# EXERCISE PROMPT:
Reproduce the records that follow in full, excluding any picture they contain.

Stored data entries
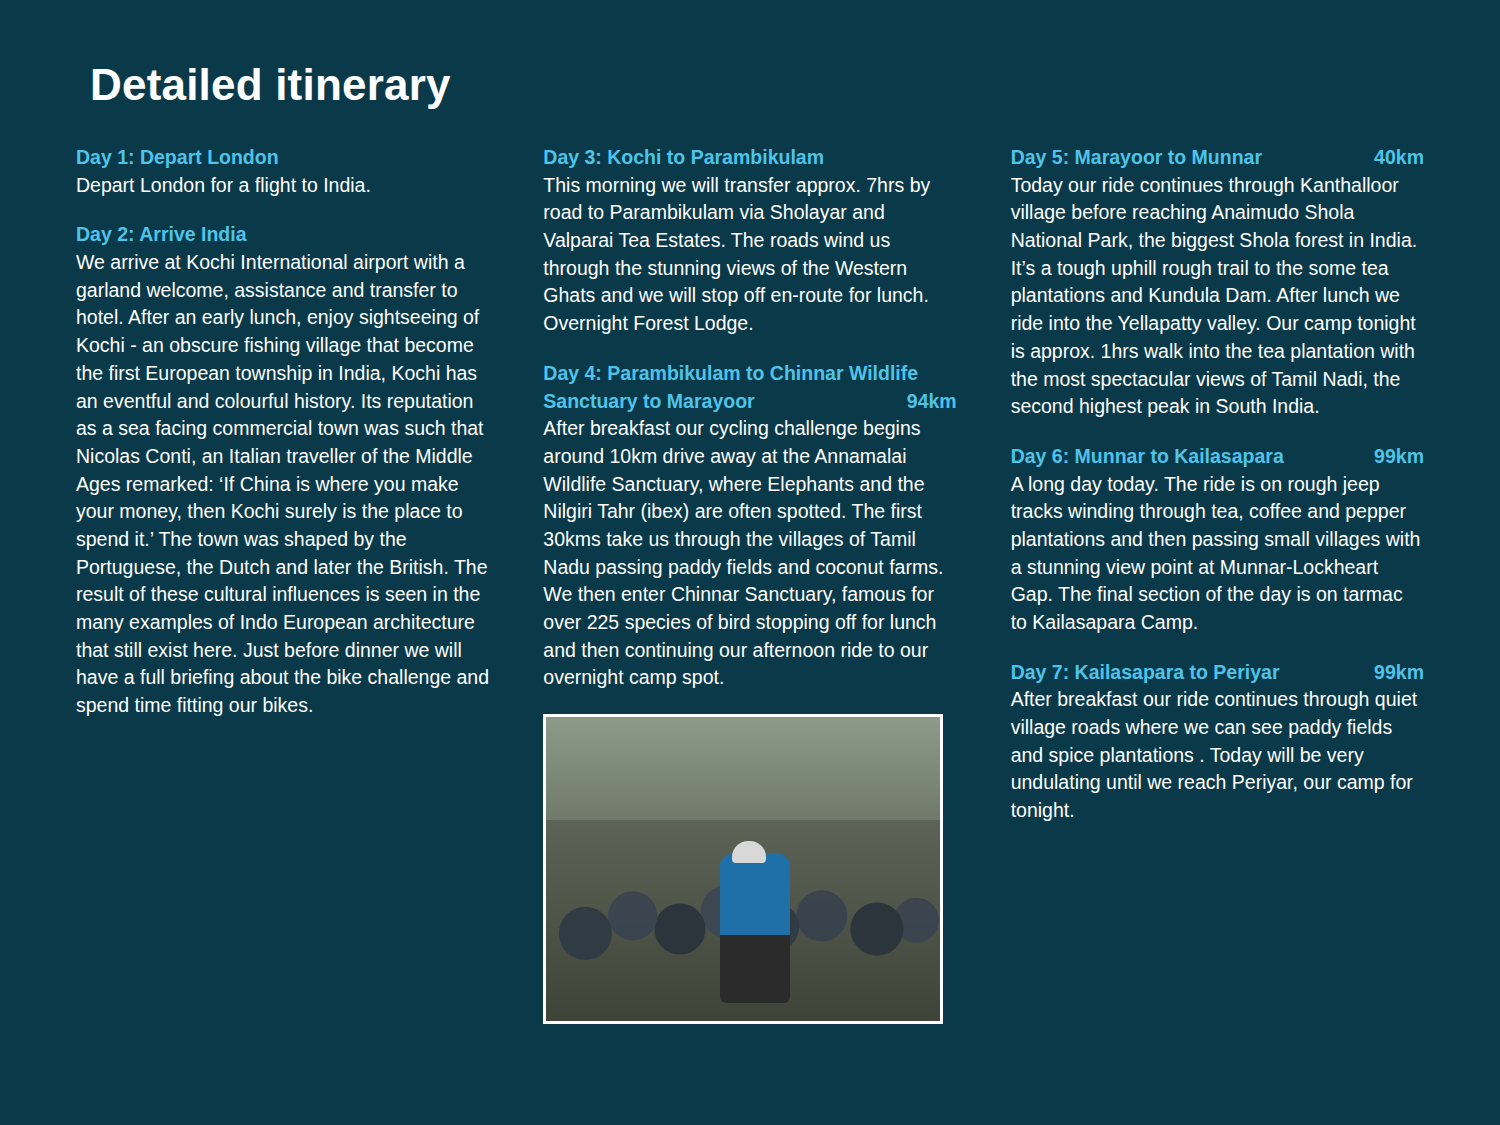Detailed itinerary
Day 1: Depart London Depart London for a flight to India.
Day 2: Arrive India We arrive at Kochi International airport with a garland welcome, assistance and transfer to hotel. After an early lunch, enjoy sightseeing of Kochi - an obscure fishing village that become the first European township in India, Kochi has an eventful and colourful history. Its reputation as a sea facing commercial town was such that Nicolas Conti, an Italian traveller of the Middle Ages remarked: ‘If China is where you make your money, then Kochi surely is the place to spend it.’ The town was shaped by the Portuguese, the Dutch and later the British. The result of these cultural influences is seen in the many examples of Indo European architecture that still exist here. Just before dinner we will have a full briefing about the bike challenge and spend time fitting our bikes.
Day 3: Kochi to Parambikulam This morning we will transfer approx. 7hrs by road to Parambikulam via Sholayar and Valparai Tea Estates. The roads wind us through the stunning views of the Western Ghats and we will stop off en-route for lunch. Overnight Forest Lodge.
Day 4: Parambikulam to Chinnar Wildlife Sanctuary to Marayoor94km After breakfast our cycling challenge begins around 10km drive away at the Annamalai Wildlife Sanctuary, where Elephants and the Nilgiri Tahr (ibex) are often spotted. The first 30kms take us through the villages of Tamil Nadu passing paddy fields and coconut farms. We then enter Chinnar Sanctuary, famous for over 225 species of bird stopping off for lunch and then continuing our afternoon ride to our overnight camp spot.
Day 5: Marayoor to Munnar40km Today our ride continues through Kanthalloor village before reaching Anaimudo Shola National Park, the biggest Shola forest in India. It’s a tough uphill rough trail to the some tea plantations and Kundula Dam. After lunch we ride into the Yellapatty valley. Our camp tonight is approx. 1hrs walk into the tea plantation with the most spectacular views of Tamil Nadi, the second highest peak in South India.
Day 6: Munnar to Kailasapara99km A long day today. The ride is on rough jeep tracks winding through tea, coffee and pepper plantations and then passing small villages with a stunning view point at Munnar-Lockheart Gap. The final section of the day is on tarmac to Kailasapara Camp.
Day 7: Kailasapara to Periyar99km After breakfast our ride continues through quiet village roads where we can see paddy fields and spice plantations . Today will be very undulating until we reach Periyar, our camp for tonight.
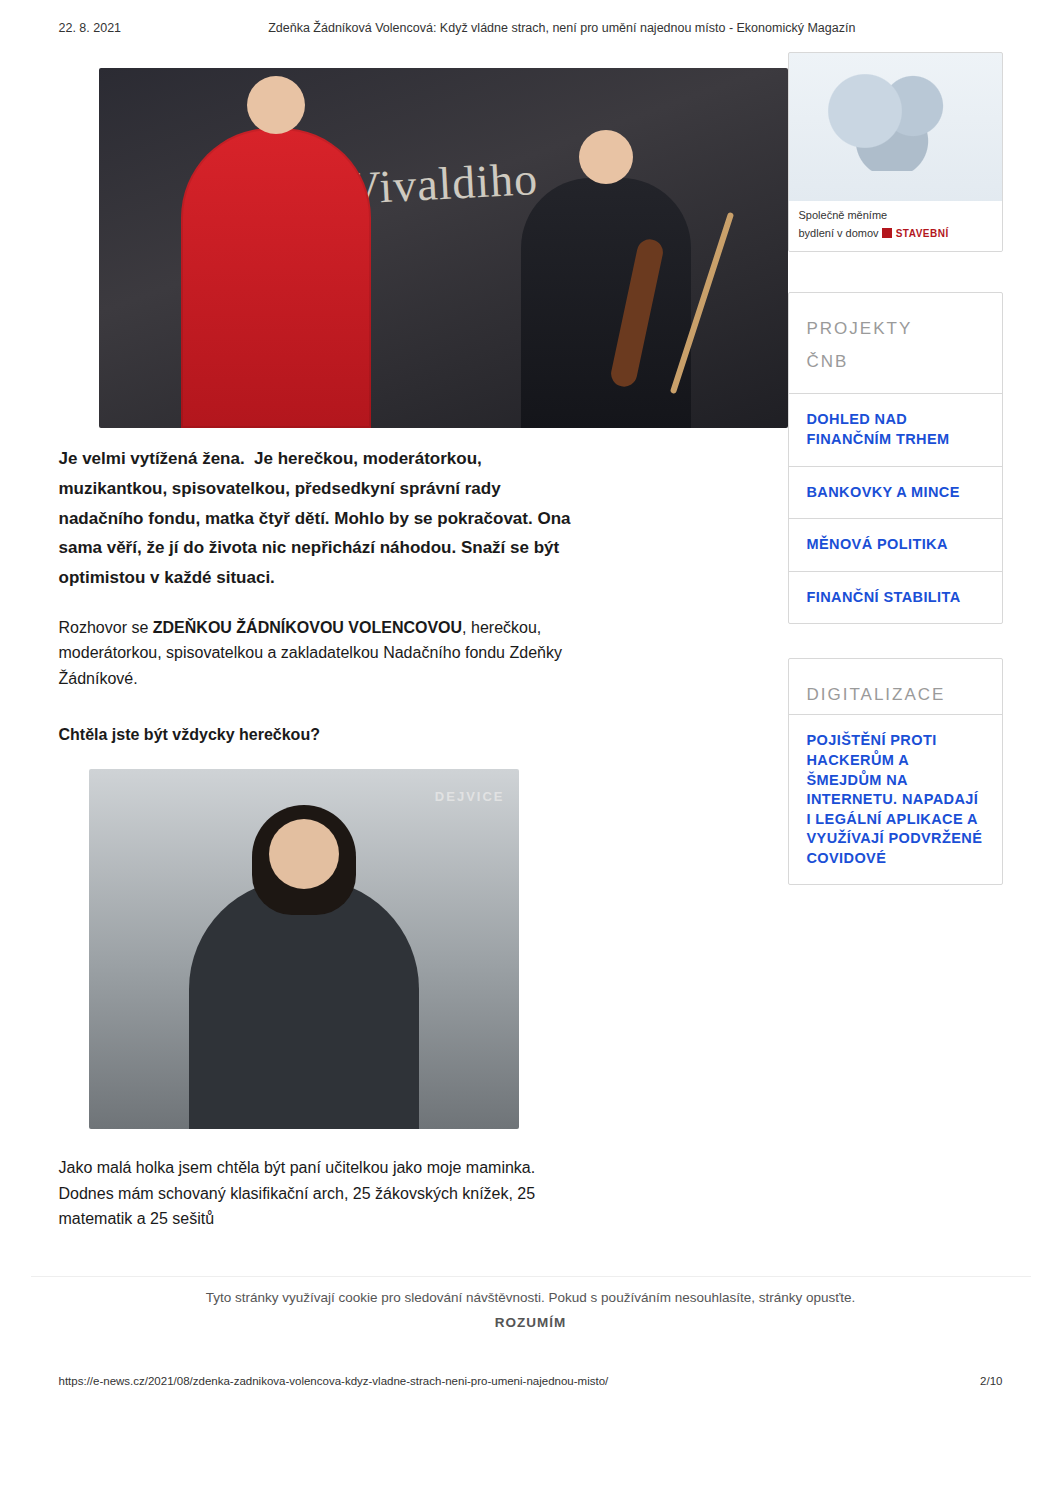22. 8. 2021 Zdeňka Žádníková Volencová: Když vládne strach, není pro umění najednou místo - Ekonomický Magazín
Vivaldiho
Je velmi vytížená žena. Je herečkou, moderátorkou, muzikantkou, spisovatelkou, předsedkyní správní rady nadačního fondu, matka čtyř dětí. Mohlo by se pokračovat. Ona sama věří, že jí do života nic nepřichází náhodou. Snaží se být optimistou v každé situaci.
Rozhovor se ZDEŇKOU ŽÁDNÍKOVOU VOLENCOVOU, herečkou, moderátorkou, spisovatelkou a zakladatelkou Nadačního fondu Zdeňky Žádníkové.
Chtěla jste být vždycky herečkou?
DEJVICE
Jako malá holka jsem chtěla být paní učitelkou jako moje maminka. Dodnes mám schovaný klasifikační arch, 25 žákovských knížek, 25 matematik a 25 sešitů
Společně měníme
bydlení v domov STAVEBNÍ
Projekty
ČNB
Dohled nad finančním trhem
Bankovky a mince
Měnová politika
Finanční stabilita
Digitalizace
Pojištění proti hackerům a šmejdům na internetu. Napadají i legální aplikace a využívají podvržené covidové
Tyto stránky využívají cookie pro sledování návštěvnosti. Pokud s používáním nesouhlasíte, stránky opusťte.
ROZUMÍM
https://e-news.cz/2021/08/zdenka-zadnikova-volencova-kdyz-vladne-strach-neni-pro-umeni-najednou-misto/ 2/10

# SOLUTION TO THIS TASK:
Detailed itinerary
Day 1: Depart London Depart London for a flight to India.
Day 2: Arrive India We arrive at Kochi International airport with a garland welcome, assistance and transfer to hotel. After an early lunch, enjoy sightseeing of Kochi - an obscure fishing village that become the first European township in India, Kochi has an eventful and colourful history. Its reputation as a sea facing commercial town was such that Nicolas Conti, an Italian traveller of the Middle Ages remarked: ‘If China is where you make your money, then Kochi surely is the place to spend it.’ The town was shaped by the Portuguese, the Dutch and later the British. The result of these cultural influences is seen in the many examples of Indo European architecture that still exist here. Just before dinner we will have a full briefing about the bike challenge and spend time fitting our bikes.
Day 3: Kochi to Parambikulam This morning we will transfer approx. 7hrs by road to Parambikulam via Sholayar and Valparai Tea Estates. The roads wind us through the stunning views of the Western Ghats and we will stop off en-route for lunch. Overnight Forest Lodge.
Day 4: Parambikulam to Chinnar Wildlife Sanctuary to Marayoor94km After breakfast our cycling challenge begins around 10km drive away at the Annamalai Wildlife Sanctuary, where Elephants and the Nilgiri Tahr (ibex) are often spotted. The first 30kms take us through the villages of Tamil Nadu passing paddy fields and coconut farms. We then enter Chinnar Sanctuary, famous for over 225 species of bird stopping off for lunch and then continuing our afternoon ride to our overnight camp spot.
Day 5: Marayoor to Munnar40km Today our ride continues through Kanthalloor village before reaching Anaimudo Shola National Park, the biggest Shola forest in India. It’s a tough uphill rough trail to the some tea plantations and Kundula Dam. After lunch we ride into the Yellapatty valley. Our camp tonight is approx. 1hrs walk into the tea plantation with the most spectacular views of Tamil Nadi, the second highest peak in South India.
Day 6: Munnar to Kailasapara99km A long day today. The ride is on rough jeep tracks winding through tea, coffee and pepper plantations and then passing small villages with a stunning view point at Munnar-Lockheart Gap. The final section of the day is on tarmac to Kailasapara Camp.
Day 7: Kailasapara to Periyar99km After breakfast our ride continues through quiet village roads where we can see paddy fields and spice plantations . Today will be very undulating until we reach Periyar, our camp for tonight.
22. 8. 2021 Zdeňka Žádníková Volencová: Když vládne strach, není pro umění najednou místo - Ekonomický Magazín
Vivaldiho
Je velmi vytížená žena. Je herečkou, moderátorkou, muzikantkou, spisovatelkou, předsedkyní správní rady nadačního fondu, matka čtyř dětí. Mohlo by se pokračovat. Ona sama věří, že jí do života nic nepřichází náhodou. Snaží se být optimistou v každé situaci.
Rozhovor se ZDEŇKOU ŽÁDNÍKOVOU VOLENCOVOU, herečkou, moderátorkou, spisovatelkou a zakladatelkou Nadačního fondu Zdeňky Žádníkové.
Chtěla jste být vždycky herečkou?
DEJVICE
Jako malá holka jsem chtěla být paní učitelkou jako moje maminka. Dodnes mám schovaný klasifikační arch, 25 žákovských knížek, 25 matematik a 25 sešitů
Společně měníme
bydlení v domov STAVEBNÍ
Projekty
ČNB
Dohled nad finančním trhem
Bankovky a mince
Měnová politika
Finanční stabilita
Digitalizace
Pojištění proti hackerům a šmejdům na internetu. Napadají i legální aplikace a využívají podvržené covidové
Tyto stránky využívají cookie pro sledování návštěvnosti. Pokud s používáním nesouhlasíte, stránky opusťte.
ROZUMÍM
https://e-news.cz/2021/08/zdenka-zadnikova-volencova-kdyz-vladne-strach-neni-pro-umeni-najednou-misto/ 2/10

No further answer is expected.